• **PROMPT A**:
Please repeat the records below verbatim, beginning at the line that contains "family: Cimbicidae" and stopping after the last line of the records.

Carnegie Mellon University

Department of English Welcomes Professor Sarah Idzik

August 21, 2023

Department of English Welcomes Professor Sarah Idzik

By Maria Ferrato

Carnegie Mellon University’s Department of English is excited to welcome alumna Sarah Idzik to the faculty as a tenure-track assistant professor.

The department is thrilled to welcome Idzik back to the community after having received her MA here. 

“We’re delighted to welcome Sarah back to CMU,” Department Head Andreea Ritivoi shared. “Our faculty looks forward to working with her and we’re excited for our students to get to work with her, too.”  

Idzik shares in this excitement. Hailing from Pittsburgh, she’s eager to come back home to the city and also to rejoin the CMU community. 

“It feels like a homecoming, and I am delighted to have such welcoming and brilliant scholars as my colleagues. I feel very lucky to be able to teach and work with CMU students, who are bright, engaged, thoughtful, and energetic,” stated Idzik.

• **DATASET RECORDS**:

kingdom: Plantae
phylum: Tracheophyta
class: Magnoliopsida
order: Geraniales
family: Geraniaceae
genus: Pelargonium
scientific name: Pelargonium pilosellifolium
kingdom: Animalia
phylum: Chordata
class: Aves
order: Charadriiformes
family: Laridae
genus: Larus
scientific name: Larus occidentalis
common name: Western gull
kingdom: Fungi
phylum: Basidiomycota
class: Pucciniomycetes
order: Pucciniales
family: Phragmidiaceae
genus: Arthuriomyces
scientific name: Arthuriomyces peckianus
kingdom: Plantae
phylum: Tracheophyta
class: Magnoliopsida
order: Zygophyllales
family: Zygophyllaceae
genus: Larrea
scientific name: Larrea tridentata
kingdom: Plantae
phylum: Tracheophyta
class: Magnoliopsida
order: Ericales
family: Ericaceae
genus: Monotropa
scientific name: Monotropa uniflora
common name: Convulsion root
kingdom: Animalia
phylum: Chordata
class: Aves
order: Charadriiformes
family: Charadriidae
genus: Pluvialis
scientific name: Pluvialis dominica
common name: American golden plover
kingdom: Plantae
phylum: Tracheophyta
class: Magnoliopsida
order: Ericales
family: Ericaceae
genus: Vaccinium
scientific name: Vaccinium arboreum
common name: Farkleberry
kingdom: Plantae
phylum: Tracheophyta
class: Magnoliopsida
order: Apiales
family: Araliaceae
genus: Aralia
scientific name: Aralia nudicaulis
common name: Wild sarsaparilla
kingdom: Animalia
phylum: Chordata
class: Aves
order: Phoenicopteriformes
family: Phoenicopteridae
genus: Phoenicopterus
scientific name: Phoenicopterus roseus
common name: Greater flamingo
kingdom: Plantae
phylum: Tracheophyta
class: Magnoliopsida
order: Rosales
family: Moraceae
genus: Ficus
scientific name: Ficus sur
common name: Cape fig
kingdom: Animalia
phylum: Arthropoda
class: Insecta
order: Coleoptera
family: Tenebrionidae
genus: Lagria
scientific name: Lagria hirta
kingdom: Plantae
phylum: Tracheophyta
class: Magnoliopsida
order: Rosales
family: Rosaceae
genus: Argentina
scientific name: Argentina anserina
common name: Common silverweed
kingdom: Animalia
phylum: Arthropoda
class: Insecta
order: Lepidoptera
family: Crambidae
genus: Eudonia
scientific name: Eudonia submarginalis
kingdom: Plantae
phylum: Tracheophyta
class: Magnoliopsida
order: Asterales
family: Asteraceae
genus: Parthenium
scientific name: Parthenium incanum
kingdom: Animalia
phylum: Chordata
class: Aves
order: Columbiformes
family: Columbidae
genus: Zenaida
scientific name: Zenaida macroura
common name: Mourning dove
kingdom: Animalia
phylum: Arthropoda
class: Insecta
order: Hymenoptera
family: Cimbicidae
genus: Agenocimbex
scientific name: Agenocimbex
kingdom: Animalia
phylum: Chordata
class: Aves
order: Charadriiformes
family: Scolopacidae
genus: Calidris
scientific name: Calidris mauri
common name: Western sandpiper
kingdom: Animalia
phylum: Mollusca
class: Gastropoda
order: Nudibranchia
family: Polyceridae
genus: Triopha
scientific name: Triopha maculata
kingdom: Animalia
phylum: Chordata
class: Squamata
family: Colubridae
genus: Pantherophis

• **PROMPT B**:
Reproduce the faculty announcement above word for word, beginning at the words "By Maria Ferrato" and stopping after "her MA here.".

• **RESPONSE A**:
family: Cimbicidae
genus: Agenocimbex
scientific name: Agenocimbex
kingdom: Animalia
phylum: Chordata
class: Aves
order: Charadriiformes
family: Scolopacidae
genus: Calidris
scientific name: Calidris mauri
common name: Western sandpiper
kingdom: Animalia
phylum: Mollusca
class: Gastropoda
order: Nudibranchia
family: Polyceridae
genus: Triopha
scientific name: Triopha maculata
kingdom: Animalia
phylum: Chordata
class: Squamata
family: Colubridae
genus: Pantherophis

• **RESPONSE B**:
By Maria Ferrato

Carnegie Mellon University’s Department of English is excited to welcome alumna Sarah Idzik to the faculty as a tenure-track assistant professor.

The department is thrilled to welcome Idzik back to the community after having received her MA here.